Input data
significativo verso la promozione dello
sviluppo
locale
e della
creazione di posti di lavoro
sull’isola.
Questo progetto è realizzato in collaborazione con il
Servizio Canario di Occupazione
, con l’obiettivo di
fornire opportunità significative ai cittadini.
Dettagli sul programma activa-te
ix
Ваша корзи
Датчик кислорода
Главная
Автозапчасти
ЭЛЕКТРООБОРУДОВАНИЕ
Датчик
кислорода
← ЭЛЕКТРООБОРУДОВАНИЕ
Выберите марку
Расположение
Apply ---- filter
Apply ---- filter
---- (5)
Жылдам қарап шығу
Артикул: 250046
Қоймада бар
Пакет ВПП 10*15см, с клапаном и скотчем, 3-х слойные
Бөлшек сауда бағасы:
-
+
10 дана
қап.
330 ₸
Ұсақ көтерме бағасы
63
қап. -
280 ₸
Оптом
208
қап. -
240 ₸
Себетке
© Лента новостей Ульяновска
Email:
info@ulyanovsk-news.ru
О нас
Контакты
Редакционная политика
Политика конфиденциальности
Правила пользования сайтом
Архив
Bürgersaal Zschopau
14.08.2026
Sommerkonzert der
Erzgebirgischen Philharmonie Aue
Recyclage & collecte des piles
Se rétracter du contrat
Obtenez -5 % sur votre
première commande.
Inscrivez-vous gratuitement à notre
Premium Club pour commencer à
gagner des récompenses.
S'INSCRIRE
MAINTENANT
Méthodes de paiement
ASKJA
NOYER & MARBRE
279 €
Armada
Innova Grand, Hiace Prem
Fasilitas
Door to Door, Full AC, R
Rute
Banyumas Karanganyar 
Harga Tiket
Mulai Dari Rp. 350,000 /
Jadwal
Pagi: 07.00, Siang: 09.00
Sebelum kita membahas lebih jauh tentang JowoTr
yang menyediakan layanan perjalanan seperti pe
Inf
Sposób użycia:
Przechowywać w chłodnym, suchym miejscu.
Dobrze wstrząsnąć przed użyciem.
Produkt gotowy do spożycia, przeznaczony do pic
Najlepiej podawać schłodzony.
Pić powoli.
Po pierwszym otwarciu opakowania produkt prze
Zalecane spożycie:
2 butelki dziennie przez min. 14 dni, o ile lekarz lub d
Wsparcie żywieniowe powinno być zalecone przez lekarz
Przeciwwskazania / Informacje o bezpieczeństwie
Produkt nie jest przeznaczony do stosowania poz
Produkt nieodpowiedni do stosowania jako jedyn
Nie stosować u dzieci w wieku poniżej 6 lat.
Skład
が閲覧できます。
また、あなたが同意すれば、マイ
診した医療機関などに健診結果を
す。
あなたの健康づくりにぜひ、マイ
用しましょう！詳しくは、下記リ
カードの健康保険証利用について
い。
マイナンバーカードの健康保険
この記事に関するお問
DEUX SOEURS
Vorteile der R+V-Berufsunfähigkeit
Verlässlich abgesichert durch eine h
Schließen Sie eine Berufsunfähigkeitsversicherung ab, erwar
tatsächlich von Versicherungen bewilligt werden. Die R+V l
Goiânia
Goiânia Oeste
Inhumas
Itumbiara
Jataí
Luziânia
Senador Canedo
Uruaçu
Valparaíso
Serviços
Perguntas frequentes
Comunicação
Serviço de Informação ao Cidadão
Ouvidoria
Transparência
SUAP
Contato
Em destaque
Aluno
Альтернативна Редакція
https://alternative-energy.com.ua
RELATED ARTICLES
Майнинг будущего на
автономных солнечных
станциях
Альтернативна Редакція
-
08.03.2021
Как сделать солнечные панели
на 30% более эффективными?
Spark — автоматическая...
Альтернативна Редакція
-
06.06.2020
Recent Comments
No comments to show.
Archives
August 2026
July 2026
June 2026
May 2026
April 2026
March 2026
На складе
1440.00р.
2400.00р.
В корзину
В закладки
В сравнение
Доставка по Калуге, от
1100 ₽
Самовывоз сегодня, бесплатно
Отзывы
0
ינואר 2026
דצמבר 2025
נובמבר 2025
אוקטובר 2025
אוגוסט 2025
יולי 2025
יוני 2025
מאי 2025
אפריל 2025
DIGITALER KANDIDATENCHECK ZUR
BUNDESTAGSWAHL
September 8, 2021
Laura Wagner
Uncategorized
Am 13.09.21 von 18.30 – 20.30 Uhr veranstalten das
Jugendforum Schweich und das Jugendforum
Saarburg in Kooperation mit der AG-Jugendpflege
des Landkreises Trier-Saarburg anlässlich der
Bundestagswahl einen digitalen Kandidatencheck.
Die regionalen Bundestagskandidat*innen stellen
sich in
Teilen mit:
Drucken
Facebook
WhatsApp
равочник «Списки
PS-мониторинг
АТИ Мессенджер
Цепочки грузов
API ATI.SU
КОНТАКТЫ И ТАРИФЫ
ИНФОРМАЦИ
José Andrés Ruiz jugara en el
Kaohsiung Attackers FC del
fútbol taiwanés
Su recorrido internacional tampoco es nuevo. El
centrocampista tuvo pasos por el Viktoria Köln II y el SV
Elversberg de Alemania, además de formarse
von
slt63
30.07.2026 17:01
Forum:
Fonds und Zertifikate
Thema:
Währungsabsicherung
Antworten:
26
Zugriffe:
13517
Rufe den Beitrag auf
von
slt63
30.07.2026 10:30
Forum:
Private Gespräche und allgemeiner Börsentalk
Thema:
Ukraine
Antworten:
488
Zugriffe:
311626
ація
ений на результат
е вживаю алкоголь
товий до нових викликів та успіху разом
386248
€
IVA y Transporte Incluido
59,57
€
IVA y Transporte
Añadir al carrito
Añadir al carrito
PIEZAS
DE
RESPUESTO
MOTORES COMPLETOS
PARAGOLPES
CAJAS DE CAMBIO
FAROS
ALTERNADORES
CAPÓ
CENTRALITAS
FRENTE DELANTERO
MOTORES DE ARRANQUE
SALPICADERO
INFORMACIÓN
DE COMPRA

Exercise requirements
Above are the lines; repeat exactly the ones from the line containing "Mulai Dari Rp. 350,000 /" down to the line containing "Verlässlich abgesichert durch eine h", both inclusive.

Worked solution
Mulai Dari Rp. 350,000 /
Jadwal
Pagi: 07.00, Siang: 09.00
Sebelum kita membahas lebih jauh tentang JowoTr
yang menyediakan layanan perjalanan seperti pe
Inf
Sposób użycia:
Przechowywać w chłodnym, suchym miejscu.
Dobrze wstrząsnąć przed użyciem.
Produkt gotowy do spożycia, przeznaczony do pic
Najlepiej podawać schłodzony.
Pić powoli.
Po pierwszym otwarciu opakowania produkt prze
Zalecane spożycie:
2 butelki dziennie przez min. 14 dni, o ile lekarz lub d
Wsparcie żywieniowe powinno być zalecone przez lekarz
Przeciwwskazania / Informacje o bezpieczeństwie
Produkt nie jest przeznaczony do stosowania poz
Produkt nieodpowiedni do stosowania jako jedyn
Nie stosować u dzieci w wieku poniżej 6 lat.
Skład
が閲覧できます。
また、あなたが同意すれば、マイ
診した医療機関などに健診結果を
す。
あなたの健康づくりにぜひ、マイ
用しましょう！詳しくは、下記リ
カードの健康保険証利用について
い。
マイナンバーカードの健康保険
この記事に関するお問
DEUX SOEURS
Vorteile der R+V-Berufsunfähigkeit
Verlässlich abgesichert durch eine h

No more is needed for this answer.